» **What the exercise asks**
Scan the data. Collect each line that contains the word "github".

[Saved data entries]
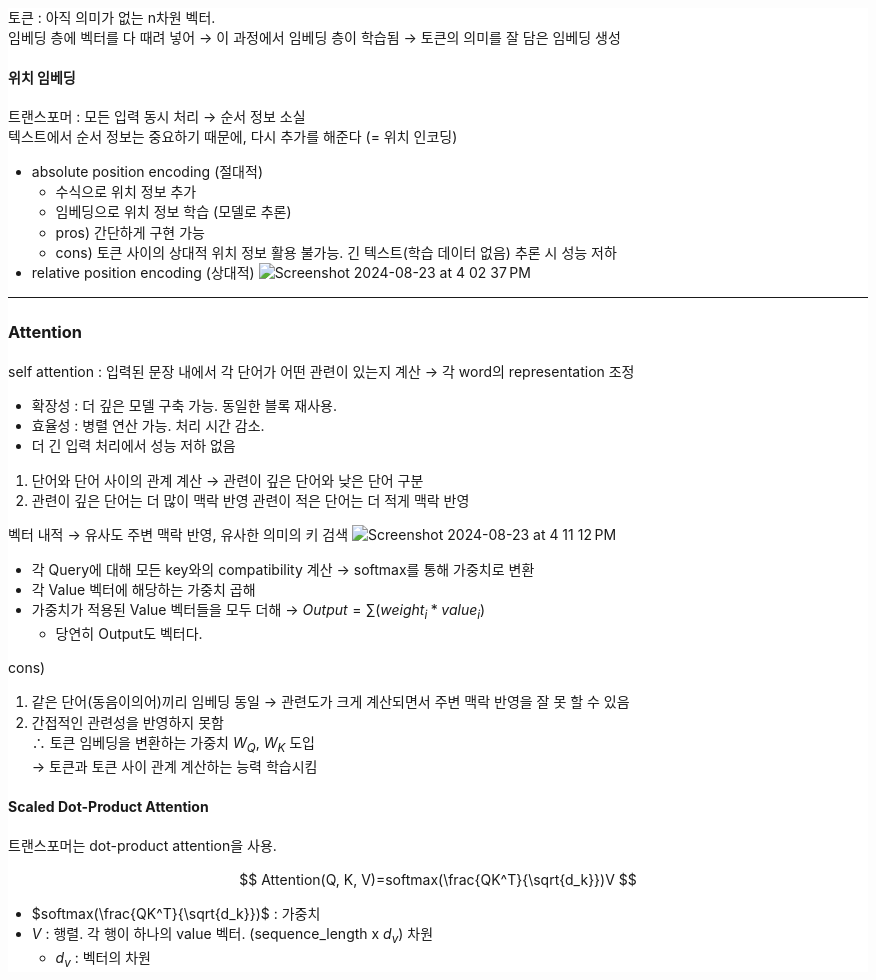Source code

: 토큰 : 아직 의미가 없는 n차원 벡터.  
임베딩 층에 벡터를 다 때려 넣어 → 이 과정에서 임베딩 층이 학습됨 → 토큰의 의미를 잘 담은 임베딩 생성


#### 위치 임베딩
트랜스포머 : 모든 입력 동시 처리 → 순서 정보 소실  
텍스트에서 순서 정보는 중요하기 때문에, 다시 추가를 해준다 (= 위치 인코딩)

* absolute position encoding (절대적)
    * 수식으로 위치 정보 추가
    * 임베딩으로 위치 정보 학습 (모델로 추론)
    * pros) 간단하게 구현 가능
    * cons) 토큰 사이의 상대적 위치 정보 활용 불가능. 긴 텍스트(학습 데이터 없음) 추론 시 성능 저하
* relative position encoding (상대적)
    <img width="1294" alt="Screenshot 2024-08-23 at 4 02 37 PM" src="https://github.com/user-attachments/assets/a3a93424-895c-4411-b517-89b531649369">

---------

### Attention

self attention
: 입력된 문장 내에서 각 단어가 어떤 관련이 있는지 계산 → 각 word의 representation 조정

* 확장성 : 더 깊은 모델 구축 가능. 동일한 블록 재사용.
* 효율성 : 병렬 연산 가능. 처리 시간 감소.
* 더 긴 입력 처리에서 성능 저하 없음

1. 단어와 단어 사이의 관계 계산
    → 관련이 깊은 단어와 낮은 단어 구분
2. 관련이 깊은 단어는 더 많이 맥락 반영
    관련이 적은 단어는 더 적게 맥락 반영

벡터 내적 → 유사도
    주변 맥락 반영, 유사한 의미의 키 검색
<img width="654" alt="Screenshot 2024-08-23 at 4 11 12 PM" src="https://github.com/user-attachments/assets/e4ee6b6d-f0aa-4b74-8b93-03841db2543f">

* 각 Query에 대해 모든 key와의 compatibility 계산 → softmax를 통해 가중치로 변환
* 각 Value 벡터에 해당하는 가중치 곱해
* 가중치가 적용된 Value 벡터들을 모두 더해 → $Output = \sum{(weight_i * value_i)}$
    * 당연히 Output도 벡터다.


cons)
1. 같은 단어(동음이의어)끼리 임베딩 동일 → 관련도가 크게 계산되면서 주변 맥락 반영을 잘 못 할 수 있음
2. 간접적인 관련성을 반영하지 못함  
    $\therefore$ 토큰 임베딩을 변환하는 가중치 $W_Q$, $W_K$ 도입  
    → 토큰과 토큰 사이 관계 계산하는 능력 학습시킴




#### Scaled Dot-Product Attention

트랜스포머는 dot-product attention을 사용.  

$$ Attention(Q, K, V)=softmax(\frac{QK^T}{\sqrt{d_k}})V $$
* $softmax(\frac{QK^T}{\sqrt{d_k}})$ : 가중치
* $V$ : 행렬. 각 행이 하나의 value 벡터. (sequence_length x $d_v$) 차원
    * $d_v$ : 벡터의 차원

» **Solution**
    <img width="1294" alt="Screenshot 2024-08-23 at 4 02 37 PM" src="https://github.com/user-attachments/assets/a3a93424-895c-4411-b517-89b531649369">
<img width="654" alt="Screenshot 2024-08-23 at 4 11 12 PM" src="https://github.com/user-attachments/assets/e4ee6b6d-f0aa-4b74-8b93-03841db2543f">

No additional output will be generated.